Yes, Jowo is a different company. Brian grey at Meisternibs - Blog sells them as a comparison to the Bock Nibs and Feeds. CLASSIC NIB -  Both are good choices. You may just need to pick one and go with it.  I realize that your in the UK and your choices may be limited to other vendors and what they carry in stock.


----------



## penmaker56 (Apr 13, 2013)

Pete,
Nibs are totally a personal choice, in the European market there are only 2 major manufacturers of nibs, Bock and JoWo, mostly all the private branded nibs are made from either these 2 manufacturers (I think, but not sure that Ancora pens still make their own nibs). My choice, JoWo makes a better nib than Bock, and do not try to have a modern Bock nib re-ground, the "iridium" tip is a very thin plating over a pad of the base metal, it would be ground right off. The Asian market...that's a whole 'nother story.


----------



## Shrek (Apr 14, 2013)

Thanks Guys,

a lot of food for thought.

Thanks for your help.

Regards

Pete


----------



## Smitty37 (Apr 14, 2013)

penmaker56 said:


> Pete,
> Nibs are totally a personal choice, in the European market there are only 2 major manufacturers of nibs, Bock and JoWo, mostly all the private branded nibs are made from either these 2 manufacturers (I think, but not sure that Ancora pens still make their own nibs). My choice, JoWo makes a better nib than Bock, and do not try to have a modern Bock nib re-ground, the "iridium" tip is a very thin plating over a pad of the base metal, it would be ground right off. The Asian market...that's a whole 'nother story.

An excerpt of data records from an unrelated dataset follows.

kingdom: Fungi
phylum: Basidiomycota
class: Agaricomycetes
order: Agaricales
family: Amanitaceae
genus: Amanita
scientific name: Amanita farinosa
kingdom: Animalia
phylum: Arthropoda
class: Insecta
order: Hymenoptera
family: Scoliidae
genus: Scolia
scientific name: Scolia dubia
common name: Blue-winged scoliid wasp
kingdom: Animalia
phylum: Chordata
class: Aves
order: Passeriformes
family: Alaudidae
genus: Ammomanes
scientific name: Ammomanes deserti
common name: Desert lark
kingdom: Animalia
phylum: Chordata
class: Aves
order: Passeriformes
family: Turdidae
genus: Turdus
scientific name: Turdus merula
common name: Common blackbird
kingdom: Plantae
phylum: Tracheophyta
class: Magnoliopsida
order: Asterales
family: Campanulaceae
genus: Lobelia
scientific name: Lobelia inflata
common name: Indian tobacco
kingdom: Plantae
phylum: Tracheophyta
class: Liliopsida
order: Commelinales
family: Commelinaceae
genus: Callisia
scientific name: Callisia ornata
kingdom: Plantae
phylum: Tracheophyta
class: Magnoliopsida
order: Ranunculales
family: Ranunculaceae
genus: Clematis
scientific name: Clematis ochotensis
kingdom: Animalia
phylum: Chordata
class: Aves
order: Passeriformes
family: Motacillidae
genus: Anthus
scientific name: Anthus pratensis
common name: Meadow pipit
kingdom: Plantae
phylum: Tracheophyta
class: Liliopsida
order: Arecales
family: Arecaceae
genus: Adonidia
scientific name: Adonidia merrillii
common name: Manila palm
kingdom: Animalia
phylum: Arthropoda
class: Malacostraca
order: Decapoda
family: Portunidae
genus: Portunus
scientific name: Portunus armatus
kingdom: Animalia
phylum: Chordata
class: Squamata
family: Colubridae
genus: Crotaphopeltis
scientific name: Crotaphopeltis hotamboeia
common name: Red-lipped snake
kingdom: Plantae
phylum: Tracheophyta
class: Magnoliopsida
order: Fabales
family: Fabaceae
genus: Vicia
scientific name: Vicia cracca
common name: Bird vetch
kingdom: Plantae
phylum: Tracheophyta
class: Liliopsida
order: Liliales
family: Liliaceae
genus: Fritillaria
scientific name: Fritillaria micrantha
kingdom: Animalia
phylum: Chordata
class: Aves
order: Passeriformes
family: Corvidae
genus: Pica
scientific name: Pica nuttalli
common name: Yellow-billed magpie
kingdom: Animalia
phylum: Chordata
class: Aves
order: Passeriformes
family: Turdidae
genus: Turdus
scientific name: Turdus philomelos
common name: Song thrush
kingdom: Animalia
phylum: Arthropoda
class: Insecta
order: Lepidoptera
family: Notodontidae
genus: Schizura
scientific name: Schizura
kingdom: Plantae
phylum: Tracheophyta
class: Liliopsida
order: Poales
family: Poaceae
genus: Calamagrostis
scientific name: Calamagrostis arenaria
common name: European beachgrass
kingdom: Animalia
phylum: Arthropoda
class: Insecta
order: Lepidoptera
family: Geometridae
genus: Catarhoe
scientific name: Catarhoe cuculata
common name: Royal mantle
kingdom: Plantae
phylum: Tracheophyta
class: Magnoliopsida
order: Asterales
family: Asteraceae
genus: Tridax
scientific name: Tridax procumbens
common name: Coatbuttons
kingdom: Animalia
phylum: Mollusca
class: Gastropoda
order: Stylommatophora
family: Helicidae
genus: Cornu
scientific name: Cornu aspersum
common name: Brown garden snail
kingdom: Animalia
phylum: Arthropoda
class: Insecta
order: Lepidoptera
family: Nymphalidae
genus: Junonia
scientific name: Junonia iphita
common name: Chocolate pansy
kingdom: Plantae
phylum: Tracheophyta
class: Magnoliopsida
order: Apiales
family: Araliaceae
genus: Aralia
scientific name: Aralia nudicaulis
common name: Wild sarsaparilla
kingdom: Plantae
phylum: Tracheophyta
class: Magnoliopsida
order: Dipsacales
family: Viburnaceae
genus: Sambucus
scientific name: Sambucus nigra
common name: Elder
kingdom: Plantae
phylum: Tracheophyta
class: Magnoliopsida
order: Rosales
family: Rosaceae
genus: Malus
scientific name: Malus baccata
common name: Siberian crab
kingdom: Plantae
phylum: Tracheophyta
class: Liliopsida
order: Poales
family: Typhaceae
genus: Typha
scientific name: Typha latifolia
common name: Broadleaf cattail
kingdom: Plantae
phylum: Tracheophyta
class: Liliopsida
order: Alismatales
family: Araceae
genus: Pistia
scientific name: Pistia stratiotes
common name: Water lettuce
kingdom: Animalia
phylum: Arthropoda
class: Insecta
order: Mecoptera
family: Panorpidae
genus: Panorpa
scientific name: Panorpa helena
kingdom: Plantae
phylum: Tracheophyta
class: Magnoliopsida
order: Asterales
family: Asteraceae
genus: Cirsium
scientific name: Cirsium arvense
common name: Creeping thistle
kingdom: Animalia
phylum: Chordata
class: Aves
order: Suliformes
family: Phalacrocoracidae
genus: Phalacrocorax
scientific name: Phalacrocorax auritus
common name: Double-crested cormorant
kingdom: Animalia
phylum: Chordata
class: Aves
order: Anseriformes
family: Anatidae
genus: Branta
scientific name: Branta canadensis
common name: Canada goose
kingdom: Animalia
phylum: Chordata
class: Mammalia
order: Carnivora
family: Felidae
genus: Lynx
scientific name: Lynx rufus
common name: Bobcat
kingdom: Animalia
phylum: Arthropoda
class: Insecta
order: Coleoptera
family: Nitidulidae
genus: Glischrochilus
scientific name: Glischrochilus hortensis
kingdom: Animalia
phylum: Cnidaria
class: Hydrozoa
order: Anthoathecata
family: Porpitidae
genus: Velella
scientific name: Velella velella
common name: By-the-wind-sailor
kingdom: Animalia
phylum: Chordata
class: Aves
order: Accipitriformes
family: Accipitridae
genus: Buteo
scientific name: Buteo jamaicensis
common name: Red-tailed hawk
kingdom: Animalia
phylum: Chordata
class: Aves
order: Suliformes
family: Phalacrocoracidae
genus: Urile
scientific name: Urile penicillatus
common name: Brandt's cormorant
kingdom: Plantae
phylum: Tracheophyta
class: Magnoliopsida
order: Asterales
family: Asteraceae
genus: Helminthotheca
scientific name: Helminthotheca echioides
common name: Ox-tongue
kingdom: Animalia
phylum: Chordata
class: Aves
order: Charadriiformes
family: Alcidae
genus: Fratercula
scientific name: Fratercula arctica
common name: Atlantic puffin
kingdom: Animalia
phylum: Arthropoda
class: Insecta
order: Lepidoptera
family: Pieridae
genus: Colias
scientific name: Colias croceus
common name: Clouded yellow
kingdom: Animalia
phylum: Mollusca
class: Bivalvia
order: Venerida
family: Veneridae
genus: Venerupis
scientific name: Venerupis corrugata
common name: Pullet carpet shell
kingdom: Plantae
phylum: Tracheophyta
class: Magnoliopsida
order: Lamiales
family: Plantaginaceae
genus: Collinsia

With nibs that retail for about a dollar vs Ten dollars and up wouldn't we all be surprised if it wasn't.  I believe there are nibs made in China and Taiwan but I do remember at the Dayacom site seeing on at least one of their kit discriptions "India Nib"..


----------



## penmaker56 (Apr 15, 2013)

Smitty, the nibs from India are so "hit and miss" and of such poor quality, that they are not even considered in the pen markets.


----------



## Smitty37 (Apr 15, 2013)

penmaker56 said:


> Smitty, the nibs from India are so "hit and miss" and of such poor quality, that they are not even considered in the pen markets.


I am far from an authority on nibs and make no assertions on nib quality regardless of where they are made - it's just when people here at IAP say "asia" they are usually referring to China or Taiwan and I just mentioned that I think some asian nibs would be from the Indian sub-continent.


----------